Un enigma en uno de los fundamentos de la cultura occidental.
El misterio de Santiago.

Santiago de Compostela es, y ha sido, uno de los principales lugares de peregrinación cristiana que, junto con el culto al Apóstol, se transformó en un elemento de vital importancia desde donde se reconstruyó el mundo europeo. El Licenciado Higinio Martínez Estévez aborda el enigma histórico, en donde se entrecruzan el cristianismo y el panteísmo celta, desde el análisis de la creación y realización del mito, que curiosamente no se contradice con la fe.

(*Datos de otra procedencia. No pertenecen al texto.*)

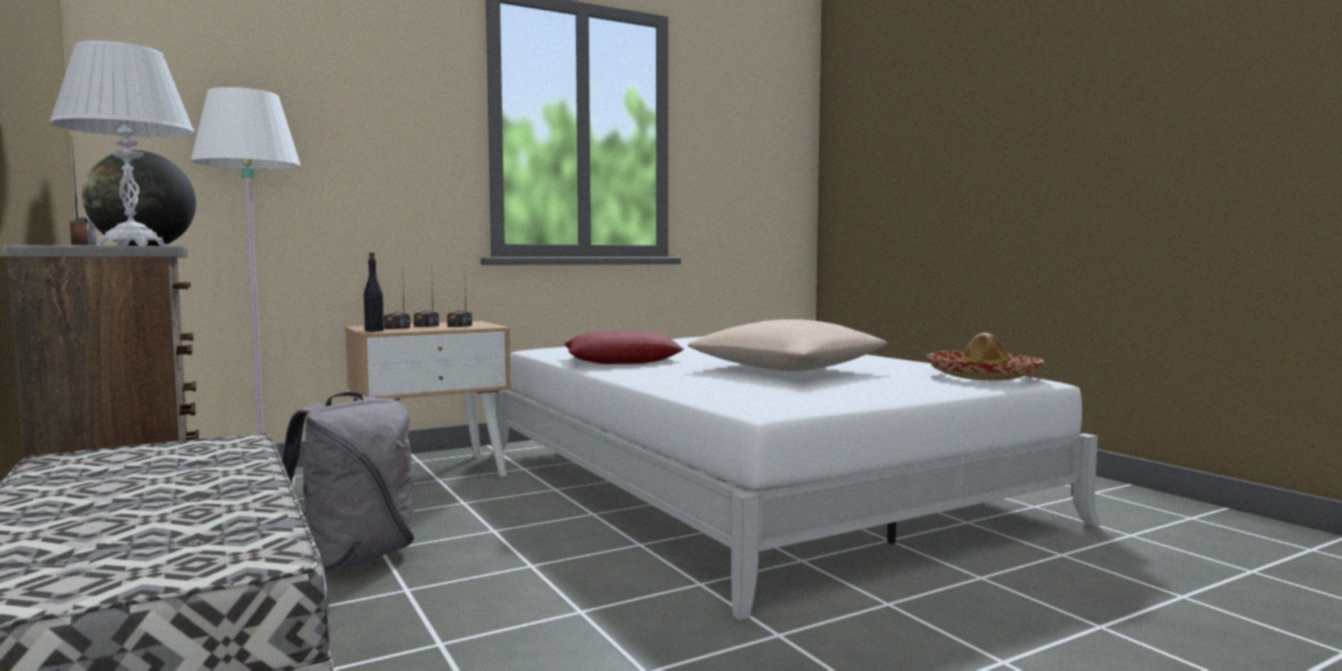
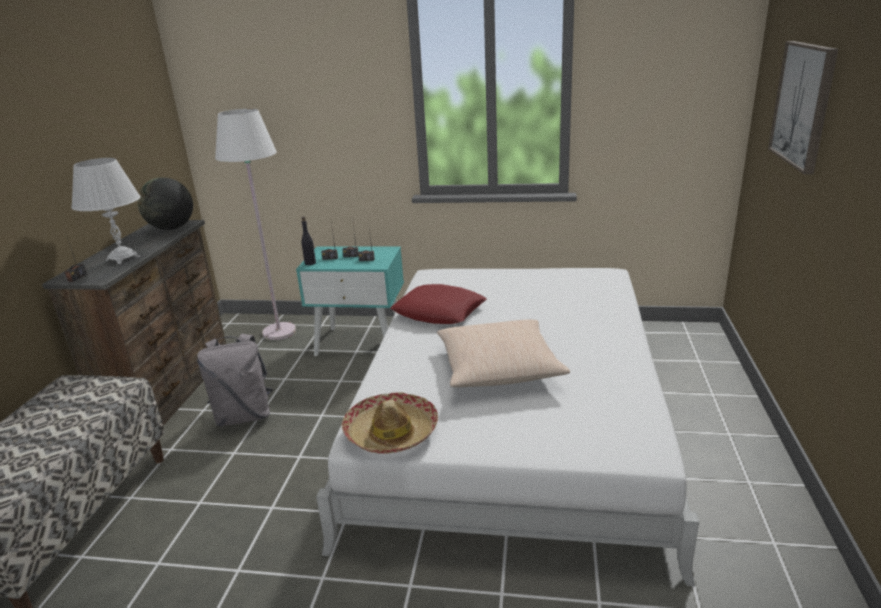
camera: 40 degrees right, 20 degrees up
(431, 473) = (361, 342): beige nightstand -> turquoise nightstand
(918, 133) = (803, 104): none -> picture
(983, 376) = (620, 432): hat -> hat (391, 433)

Por Higinio Martínez Estévez.

 
 

Pocos temas históricos hay tan enredados como el de los orígenes del culto de Santiago. También pocos tan centrales en la trama de la identidad occidental. Por su íntimo misterio y delicadas implicaciones merece un poco de atención, sobre todo hoy cuando el tiempo parece ya maduro para una síntesis. Cada 25 de julio los gallegos celebran el día de su patria gallega, coincidiendo con la celebración de su patrono Santiago, apóstol de Jesús, hijo de Zebedeo y hermano de Juan el Evangelista. Y Santiago es también patrono de todo el estado español. Es patrono de Galicia porque su culto, nacido en torno a su descubierto sepulcro, en el noreste peninsular, vertebró la identidad gallega a partir de la Edad Media. Es patrono de España, porque la identidad del estado español se cimenta en la reconquista galvanizada por ese culto. En fin, es una raíz esencial de la identidad europea occidental porque ese santuario, en el borde del mundo occidental, recreó la autoconciencia de esa parte del mundo, apagada tras el ocaso de Imperio Romano de Occidente.

 

Catedral de Santiago de Compostela.

Milagro de fe auténtica, fundado sobre equívocos.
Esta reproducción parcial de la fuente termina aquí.